Bioy Casares's metaphoric representation of the artist and art in self-reflecting fictions was certainly unique in the context of Latin American literature in the 1940s, and the abstruseness of the texts may account for the dearth of critical material on them. Authors who investigate many of the same problems, Julio Cortázar and Severo Sarduy, who are both part of the "Boom" of the 60s, have received much more attention. Cortázar's principal inquiry into the complex relationship between artist and text, Rayuela, is much more mechanical in its approach to the problem. Cortázar himself seems much more concerned with constructing dialogues or monologues in which ideas about literature are expressed than in presenting his thoughts in a completely metaphoric fashion. This makes him seem a much more timid experimenter than Bioy, despite the fact that Rayuela proposes to attack traditional forms of literary discourse by disordering reading sequence.

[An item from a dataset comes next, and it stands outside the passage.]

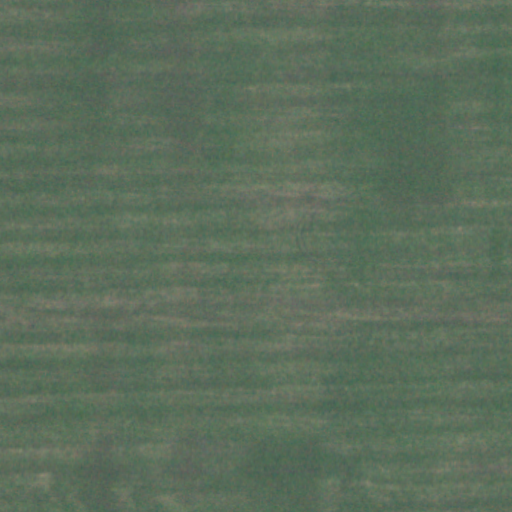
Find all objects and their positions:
crop: (256, 256)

The parallels between the works of Severo Sarduy and those of Bioy are striking in spite of the fact that Sarduy and Bioy have radically different intellectual formations. If Bioy's roots lead back to Borges's notion of narrative as he expresses it in "Narrative Art and Magic" and in the preface to Morel, Sarduy's may be traced through the pages of Tel Quel, Roland Barthes, Lévi-Strauss, Heidegger, and, ultimately, Jakobson and Saussure. It is a bizarre coincidence that Jakobson's adaptation of Saussure, his association of diachrony with narrative realism, and synchrony with poetic metaphor, should be a parallel to Borges's adaptation of Frazer's two kinds of magic (mentioned by Jakobson), magic worked through contiguity and magic worked through analogy. Borges's invectives against literary realism in favor of metaphoric writing, and Jakobson's objective observation of the differences between these modes of writing are also fortuitously parallel. The result in both cases was the composition, by Bioy and Sarduy, of texts which are highly metaphorical, texts which are in fact metaphors. It is true that Sarduy does not use Bioy's island-and-invention schema, and he departs even more radically from Bioy's superficially comprehensible narratives (they might be taken for science fiction), but the texts are nevertheless similar: they are works that can only be understood as metaphors on metaphor, metaliterary texts designed to show what literature is.